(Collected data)
______
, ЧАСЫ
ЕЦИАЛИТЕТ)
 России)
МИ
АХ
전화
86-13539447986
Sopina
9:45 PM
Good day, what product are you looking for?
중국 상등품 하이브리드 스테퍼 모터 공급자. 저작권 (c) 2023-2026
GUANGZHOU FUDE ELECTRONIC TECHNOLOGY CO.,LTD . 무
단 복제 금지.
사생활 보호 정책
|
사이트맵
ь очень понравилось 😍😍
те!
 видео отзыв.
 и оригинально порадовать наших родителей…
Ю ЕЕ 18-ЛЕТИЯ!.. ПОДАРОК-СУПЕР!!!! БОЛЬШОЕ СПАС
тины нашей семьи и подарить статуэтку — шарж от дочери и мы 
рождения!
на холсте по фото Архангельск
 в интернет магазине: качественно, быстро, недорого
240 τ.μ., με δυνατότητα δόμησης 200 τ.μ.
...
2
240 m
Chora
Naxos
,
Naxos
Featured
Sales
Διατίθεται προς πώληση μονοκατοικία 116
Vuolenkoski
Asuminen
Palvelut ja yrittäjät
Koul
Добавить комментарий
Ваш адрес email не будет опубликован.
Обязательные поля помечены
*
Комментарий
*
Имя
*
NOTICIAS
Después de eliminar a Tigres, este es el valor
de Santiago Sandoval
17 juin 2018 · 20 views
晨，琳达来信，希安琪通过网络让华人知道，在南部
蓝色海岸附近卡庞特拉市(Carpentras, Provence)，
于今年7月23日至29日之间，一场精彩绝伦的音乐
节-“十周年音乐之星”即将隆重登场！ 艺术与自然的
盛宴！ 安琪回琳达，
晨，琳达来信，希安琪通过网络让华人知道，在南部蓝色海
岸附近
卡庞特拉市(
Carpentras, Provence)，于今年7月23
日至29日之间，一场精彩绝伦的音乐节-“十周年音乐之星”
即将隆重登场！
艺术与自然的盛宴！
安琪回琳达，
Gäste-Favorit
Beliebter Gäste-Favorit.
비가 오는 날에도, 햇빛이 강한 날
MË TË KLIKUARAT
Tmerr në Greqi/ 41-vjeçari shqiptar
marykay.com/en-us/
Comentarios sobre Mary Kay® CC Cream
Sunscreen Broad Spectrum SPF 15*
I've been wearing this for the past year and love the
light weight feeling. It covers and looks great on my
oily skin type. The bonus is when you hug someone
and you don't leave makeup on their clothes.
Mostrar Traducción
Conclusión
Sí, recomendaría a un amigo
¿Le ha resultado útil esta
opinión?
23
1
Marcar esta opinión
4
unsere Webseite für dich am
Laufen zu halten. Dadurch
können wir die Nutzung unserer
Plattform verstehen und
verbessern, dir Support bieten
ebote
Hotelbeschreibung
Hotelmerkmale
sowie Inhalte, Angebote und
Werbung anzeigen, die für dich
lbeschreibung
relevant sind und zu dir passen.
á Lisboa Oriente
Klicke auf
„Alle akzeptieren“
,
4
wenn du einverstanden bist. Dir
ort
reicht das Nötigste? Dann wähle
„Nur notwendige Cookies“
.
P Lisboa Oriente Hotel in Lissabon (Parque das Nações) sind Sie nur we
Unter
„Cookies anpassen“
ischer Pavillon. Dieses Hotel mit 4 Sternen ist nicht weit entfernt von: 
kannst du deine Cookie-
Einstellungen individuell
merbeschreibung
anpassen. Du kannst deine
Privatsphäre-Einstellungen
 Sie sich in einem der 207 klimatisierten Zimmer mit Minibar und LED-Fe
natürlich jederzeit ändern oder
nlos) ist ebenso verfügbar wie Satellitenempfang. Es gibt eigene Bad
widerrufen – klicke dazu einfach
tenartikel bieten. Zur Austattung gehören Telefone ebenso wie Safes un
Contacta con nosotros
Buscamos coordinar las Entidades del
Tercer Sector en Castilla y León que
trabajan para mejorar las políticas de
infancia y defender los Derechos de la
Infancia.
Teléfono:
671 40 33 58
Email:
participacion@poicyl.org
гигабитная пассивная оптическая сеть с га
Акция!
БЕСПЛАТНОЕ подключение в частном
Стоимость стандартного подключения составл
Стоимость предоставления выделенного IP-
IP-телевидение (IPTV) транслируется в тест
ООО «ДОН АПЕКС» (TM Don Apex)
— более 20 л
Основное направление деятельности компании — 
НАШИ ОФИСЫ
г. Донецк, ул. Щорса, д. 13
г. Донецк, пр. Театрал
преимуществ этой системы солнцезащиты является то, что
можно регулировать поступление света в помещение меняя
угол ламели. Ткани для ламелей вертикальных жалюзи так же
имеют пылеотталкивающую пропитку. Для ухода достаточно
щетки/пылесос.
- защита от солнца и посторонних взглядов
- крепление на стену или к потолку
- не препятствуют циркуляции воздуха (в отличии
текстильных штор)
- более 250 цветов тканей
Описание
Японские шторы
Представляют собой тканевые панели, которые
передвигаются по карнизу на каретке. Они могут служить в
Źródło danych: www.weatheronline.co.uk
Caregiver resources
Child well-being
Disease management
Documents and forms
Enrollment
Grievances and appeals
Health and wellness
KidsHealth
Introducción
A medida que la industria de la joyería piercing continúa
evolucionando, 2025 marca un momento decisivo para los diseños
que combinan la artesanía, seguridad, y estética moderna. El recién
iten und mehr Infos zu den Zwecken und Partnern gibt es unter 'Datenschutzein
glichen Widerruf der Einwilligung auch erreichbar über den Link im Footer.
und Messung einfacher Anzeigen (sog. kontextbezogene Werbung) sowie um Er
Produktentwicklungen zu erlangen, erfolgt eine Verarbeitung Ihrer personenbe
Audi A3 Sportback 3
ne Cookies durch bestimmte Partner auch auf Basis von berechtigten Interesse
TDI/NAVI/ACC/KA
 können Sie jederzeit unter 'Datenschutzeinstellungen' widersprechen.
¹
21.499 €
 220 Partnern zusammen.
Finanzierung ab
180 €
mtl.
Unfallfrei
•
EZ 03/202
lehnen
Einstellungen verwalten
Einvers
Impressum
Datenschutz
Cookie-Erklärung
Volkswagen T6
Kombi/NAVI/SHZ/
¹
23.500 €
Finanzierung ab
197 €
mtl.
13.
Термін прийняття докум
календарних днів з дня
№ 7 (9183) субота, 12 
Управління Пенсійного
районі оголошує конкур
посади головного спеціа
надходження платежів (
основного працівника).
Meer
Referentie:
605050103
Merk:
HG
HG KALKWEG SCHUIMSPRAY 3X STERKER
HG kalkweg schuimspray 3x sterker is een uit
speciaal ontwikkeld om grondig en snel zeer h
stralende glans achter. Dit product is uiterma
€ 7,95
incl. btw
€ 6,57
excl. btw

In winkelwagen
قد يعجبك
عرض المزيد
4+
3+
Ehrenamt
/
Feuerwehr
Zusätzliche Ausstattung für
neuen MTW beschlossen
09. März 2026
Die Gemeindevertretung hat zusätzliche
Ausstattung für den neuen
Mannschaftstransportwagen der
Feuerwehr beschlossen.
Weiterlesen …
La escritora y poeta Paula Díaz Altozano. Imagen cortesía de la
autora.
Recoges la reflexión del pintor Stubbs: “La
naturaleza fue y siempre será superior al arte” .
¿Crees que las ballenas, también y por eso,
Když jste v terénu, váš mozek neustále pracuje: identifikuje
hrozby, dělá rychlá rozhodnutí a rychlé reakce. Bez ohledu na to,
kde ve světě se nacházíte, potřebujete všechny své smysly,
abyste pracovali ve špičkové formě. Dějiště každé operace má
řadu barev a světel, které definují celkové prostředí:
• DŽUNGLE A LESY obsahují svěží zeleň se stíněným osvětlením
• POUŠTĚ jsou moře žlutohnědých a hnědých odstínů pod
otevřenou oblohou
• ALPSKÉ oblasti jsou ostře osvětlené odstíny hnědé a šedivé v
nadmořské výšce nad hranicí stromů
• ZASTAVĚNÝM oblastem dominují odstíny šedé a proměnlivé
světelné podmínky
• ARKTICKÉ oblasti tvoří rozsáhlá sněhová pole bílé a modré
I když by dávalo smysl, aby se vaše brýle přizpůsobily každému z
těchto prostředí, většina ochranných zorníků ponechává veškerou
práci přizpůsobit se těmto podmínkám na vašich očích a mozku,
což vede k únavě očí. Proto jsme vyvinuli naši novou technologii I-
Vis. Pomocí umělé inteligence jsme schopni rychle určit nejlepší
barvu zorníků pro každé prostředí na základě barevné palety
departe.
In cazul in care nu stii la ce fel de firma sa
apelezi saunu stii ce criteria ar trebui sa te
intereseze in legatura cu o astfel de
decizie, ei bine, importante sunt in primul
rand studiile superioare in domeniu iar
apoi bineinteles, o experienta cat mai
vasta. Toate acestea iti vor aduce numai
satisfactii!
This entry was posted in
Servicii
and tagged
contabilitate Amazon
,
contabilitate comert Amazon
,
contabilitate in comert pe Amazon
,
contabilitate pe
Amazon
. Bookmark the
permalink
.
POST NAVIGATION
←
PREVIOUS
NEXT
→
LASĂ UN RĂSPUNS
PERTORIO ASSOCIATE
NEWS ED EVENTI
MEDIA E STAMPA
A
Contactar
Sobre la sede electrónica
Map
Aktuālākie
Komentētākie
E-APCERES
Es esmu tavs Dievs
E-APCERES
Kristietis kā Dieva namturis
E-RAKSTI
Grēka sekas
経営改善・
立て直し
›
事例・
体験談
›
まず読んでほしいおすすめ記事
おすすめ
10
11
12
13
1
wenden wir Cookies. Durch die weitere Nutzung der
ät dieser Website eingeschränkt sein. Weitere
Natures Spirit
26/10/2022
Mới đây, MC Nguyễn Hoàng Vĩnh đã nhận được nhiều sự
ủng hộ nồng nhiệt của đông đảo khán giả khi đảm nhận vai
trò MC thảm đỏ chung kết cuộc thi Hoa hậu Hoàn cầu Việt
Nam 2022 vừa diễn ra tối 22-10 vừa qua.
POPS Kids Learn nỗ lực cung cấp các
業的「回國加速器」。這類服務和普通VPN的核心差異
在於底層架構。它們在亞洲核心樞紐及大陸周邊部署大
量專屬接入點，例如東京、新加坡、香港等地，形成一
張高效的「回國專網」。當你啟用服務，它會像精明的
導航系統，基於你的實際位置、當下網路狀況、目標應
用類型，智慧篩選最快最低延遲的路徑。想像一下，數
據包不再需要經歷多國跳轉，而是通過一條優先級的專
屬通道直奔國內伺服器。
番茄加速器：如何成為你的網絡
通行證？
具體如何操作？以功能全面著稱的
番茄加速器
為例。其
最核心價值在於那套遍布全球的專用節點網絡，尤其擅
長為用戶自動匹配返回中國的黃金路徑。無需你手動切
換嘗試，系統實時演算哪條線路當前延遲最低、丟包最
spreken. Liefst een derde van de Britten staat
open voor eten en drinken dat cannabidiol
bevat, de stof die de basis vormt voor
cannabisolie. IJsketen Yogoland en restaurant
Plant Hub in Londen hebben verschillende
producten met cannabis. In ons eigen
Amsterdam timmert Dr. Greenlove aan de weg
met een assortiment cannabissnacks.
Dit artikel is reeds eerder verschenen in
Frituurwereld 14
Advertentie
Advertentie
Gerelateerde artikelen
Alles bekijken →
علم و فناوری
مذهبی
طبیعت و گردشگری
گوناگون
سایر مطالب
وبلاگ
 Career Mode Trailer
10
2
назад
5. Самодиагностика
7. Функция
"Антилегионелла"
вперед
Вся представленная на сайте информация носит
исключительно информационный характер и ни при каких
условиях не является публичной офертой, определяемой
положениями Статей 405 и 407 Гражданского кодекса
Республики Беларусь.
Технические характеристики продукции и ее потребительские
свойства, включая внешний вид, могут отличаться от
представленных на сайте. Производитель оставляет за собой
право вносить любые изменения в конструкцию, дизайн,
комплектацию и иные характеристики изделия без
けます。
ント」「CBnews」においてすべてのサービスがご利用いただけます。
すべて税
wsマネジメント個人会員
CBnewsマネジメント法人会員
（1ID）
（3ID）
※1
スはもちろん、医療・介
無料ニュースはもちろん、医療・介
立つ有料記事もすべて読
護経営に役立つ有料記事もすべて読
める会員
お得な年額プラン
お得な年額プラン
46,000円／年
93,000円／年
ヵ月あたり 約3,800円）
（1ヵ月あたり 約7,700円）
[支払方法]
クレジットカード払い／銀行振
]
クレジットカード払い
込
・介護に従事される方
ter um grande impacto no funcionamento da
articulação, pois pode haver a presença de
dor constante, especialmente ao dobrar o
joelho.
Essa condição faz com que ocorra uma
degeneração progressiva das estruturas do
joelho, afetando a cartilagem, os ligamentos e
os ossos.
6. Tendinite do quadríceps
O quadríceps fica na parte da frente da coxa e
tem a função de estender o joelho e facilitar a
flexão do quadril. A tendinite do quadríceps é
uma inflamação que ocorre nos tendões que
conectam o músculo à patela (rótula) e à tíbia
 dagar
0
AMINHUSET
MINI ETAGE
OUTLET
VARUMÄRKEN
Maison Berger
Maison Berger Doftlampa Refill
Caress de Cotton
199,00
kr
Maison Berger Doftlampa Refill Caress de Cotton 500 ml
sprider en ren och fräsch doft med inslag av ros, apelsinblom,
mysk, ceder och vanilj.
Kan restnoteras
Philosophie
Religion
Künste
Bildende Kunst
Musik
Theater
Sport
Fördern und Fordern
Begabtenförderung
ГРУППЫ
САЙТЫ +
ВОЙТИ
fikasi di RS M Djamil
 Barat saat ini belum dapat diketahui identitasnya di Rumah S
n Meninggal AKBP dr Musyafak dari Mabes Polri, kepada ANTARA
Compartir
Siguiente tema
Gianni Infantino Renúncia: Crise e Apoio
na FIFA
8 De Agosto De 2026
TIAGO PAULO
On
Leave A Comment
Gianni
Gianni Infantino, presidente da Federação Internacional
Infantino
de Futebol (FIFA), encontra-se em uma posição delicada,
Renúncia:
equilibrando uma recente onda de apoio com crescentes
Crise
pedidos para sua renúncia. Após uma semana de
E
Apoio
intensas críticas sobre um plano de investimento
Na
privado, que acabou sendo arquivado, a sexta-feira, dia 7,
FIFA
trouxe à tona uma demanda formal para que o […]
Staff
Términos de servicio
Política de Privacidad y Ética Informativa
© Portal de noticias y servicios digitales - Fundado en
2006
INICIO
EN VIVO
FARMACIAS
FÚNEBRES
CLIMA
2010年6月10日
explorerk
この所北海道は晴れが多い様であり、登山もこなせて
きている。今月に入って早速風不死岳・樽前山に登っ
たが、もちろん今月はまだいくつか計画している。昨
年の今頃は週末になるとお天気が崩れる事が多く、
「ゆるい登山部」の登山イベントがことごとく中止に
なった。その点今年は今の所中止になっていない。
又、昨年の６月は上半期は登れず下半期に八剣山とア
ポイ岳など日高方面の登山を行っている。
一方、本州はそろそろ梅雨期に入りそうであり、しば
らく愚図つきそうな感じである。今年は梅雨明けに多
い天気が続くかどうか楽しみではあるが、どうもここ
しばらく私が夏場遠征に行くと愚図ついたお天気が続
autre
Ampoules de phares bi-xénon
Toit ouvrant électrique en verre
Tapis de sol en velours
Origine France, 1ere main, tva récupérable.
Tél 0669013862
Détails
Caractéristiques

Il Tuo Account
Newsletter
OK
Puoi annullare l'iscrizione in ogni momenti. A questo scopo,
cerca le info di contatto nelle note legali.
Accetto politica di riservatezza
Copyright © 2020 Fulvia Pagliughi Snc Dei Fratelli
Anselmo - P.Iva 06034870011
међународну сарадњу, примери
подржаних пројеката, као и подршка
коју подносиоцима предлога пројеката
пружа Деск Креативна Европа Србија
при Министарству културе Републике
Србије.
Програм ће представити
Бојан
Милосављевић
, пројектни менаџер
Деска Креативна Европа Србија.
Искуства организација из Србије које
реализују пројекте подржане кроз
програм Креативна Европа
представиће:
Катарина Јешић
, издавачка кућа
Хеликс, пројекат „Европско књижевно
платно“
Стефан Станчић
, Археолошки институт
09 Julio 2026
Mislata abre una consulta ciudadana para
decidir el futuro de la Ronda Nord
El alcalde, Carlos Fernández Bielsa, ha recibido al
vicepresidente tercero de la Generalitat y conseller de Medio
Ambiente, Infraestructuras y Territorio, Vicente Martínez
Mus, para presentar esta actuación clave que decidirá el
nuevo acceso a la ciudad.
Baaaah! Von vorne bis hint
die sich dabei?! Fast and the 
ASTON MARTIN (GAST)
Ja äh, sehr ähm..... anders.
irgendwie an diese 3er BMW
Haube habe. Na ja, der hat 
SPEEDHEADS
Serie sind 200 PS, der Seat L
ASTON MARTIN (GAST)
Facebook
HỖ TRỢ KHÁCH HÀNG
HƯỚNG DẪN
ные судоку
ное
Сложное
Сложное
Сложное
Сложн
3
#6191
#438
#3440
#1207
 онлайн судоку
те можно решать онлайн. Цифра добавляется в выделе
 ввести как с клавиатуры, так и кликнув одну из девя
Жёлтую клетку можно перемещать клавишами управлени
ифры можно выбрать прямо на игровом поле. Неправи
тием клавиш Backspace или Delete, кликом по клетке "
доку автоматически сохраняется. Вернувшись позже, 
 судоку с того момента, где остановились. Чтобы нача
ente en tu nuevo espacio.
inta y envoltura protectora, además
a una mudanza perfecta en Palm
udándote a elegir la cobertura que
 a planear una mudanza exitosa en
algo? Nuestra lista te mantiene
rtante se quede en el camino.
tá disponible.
______
TASK STATEMENT
From the beginning of the material through the line containing "Ю ЕЕ 18-ЛЕТИЯ!..", swap "product" for "item" and write those lines out again with nothing else changed.

TASK SOLUTION
, ЧАСЫ
ЕЦИАЛИТЕТ)
 России)
МИ
АХ
전화
86-13539447986
Sopina
9:45 PM
Good day, what item are you looking for?
중국 상등품 하이브리드 스테퍼 모터 공급자. 저작권 (c) 2023-2026
GUANGZHOU FUDE ELECTRONIC TECHNOLOGY CO.,LTD . 무
단 복제 금지.
사생활 보호 정책
|
사이트맵
ь очень понравилось 😍😍
те!
 видео отзыв.
 и оригинально порадовать наших родителей…
Ю ЕЕ 18-ЛЕТИЯ!.. ПОДАРОК-СУПЕР!!!! БОЛЬШОЕ СПАС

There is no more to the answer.